YOUR OBJECTIVE – Repeat, line for line, the entries below from the first line to the line containing "Оборудование телекоммуникационное", counting both ends.

____ STUDY MATERIAL

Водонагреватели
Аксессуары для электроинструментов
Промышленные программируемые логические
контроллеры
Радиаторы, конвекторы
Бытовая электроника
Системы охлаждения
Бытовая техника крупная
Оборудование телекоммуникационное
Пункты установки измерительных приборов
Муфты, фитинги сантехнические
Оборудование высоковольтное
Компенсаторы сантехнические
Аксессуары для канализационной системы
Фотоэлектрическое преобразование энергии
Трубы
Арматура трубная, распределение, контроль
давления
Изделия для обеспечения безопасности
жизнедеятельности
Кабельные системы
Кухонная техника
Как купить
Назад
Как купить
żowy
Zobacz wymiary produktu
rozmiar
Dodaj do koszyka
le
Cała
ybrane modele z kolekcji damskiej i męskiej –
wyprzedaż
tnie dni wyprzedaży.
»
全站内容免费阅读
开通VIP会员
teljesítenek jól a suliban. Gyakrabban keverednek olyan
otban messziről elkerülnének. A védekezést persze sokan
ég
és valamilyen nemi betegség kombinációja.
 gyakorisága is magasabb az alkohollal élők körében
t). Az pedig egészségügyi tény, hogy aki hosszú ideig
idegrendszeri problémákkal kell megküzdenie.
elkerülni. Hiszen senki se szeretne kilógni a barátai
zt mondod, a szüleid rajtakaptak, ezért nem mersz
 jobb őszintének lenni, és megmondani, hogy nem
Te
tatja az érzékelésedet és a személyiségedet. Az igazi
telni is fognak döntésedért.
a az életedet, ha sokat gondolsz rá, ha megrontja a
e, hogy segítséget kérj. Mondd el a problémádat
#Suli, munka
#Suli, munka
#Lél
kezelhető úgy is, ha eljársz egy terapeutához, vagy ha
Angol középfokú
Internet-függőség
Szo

________

ANSWER BOX –
Водонагреватели
Аксессуары для электроинструментов
Промышленные программируемые логические
контроллеры
Радиаторы, конвекторы
Бытовая электроника
Системы охлаждения
Бытовая техника крупная
Оборудование телекоммуникационное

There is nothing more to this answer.